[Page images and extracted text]
═══

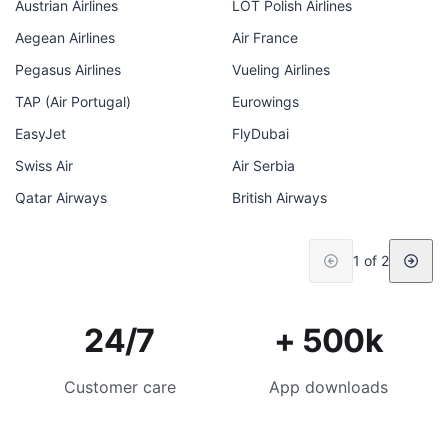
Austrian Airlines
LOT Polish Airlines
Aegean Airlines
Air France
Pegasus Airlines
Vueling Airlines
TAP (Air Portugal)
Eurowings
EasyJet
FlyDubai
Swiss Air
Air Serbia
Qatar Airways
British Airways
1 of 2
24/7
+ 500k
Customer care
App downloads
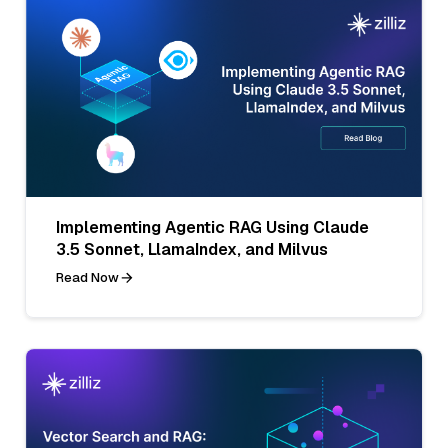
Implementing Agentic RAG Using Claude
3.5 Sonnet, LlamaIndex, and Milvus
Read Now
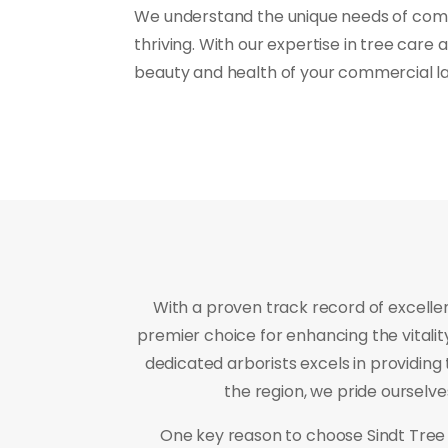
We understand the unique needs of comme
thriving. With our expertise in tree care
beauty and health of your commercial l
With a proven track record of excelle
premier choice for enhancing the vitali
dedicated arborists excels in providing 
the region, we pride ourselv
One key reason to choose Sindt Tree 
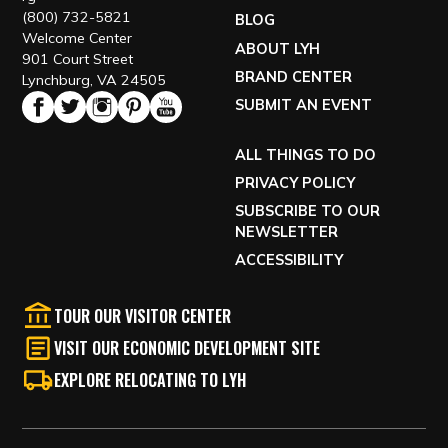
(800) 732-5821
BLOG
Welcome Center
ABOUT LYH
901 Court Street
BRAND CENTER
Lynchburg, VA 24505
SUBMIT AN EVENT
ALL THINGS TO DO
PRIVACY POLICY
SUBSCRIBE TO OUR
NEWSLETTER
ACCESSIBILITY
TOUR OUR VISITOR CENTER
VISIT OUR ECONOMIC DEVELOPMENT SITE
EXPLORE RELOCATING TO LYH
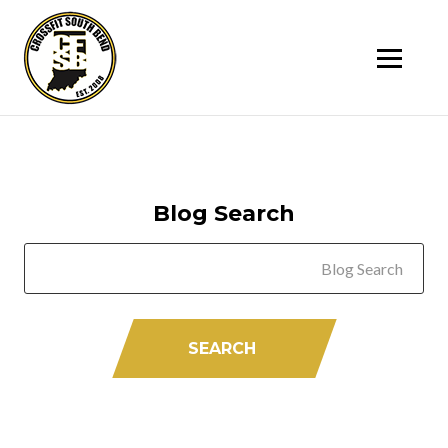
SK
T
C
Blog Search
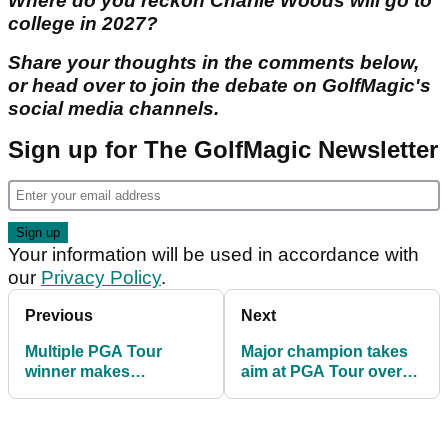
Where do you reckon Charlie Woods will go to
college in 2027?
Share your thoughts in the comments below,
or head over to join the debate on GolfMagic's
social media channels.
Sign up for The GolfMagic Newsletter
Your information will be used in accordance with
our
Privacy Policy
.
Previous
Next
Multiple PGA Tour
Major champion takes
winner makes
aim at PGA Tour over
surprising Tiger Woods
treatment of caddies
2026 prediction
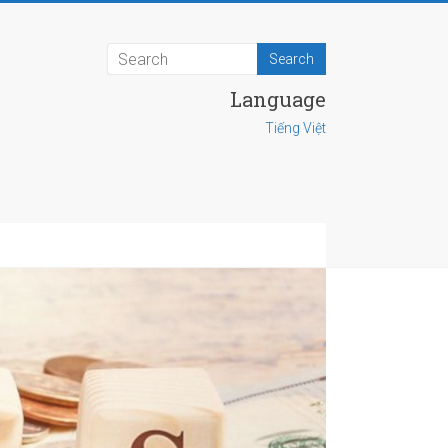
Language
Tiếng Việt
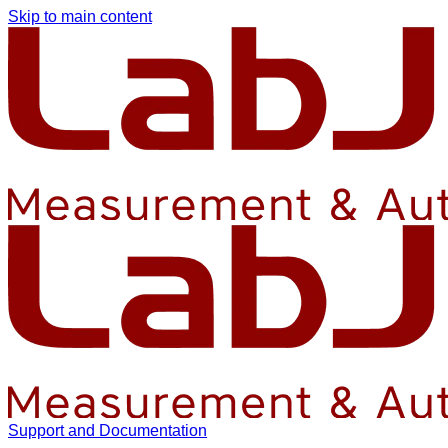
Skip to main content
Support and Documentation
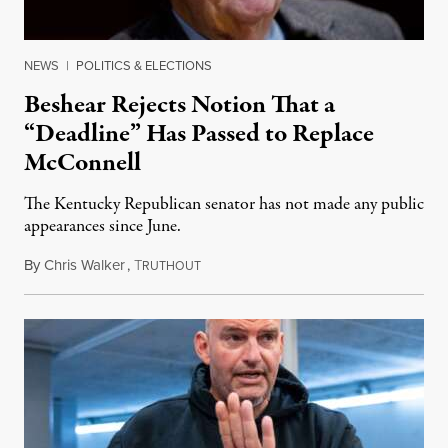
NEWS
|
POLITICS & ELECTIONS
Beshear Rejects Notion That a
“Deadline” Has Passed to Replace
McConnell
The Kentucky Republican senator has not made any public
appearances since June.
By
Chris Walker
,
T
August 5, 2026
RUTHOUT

═══

Using the entries above, transcribe every line from the line containing "SUBSCRIBE TO OUR" through the line containing "social media channels.". Do not copy pictures.

SUBSCRIBE TO OUR
NEWSLETTER
ACCESSIBILITY
TOUR OUR VISITOR CENTER
VISIT OUR ECONOMIC DEVELOPMENT SITE
EXPLORE RELOCATING TO LYH
SK
T
C
Blog Search
Where do you reckon Charlie Woods will go to
college in 2027?
Share your thoughts in the comments below,
or head over to join the debate on GolfMagic's
social media channels.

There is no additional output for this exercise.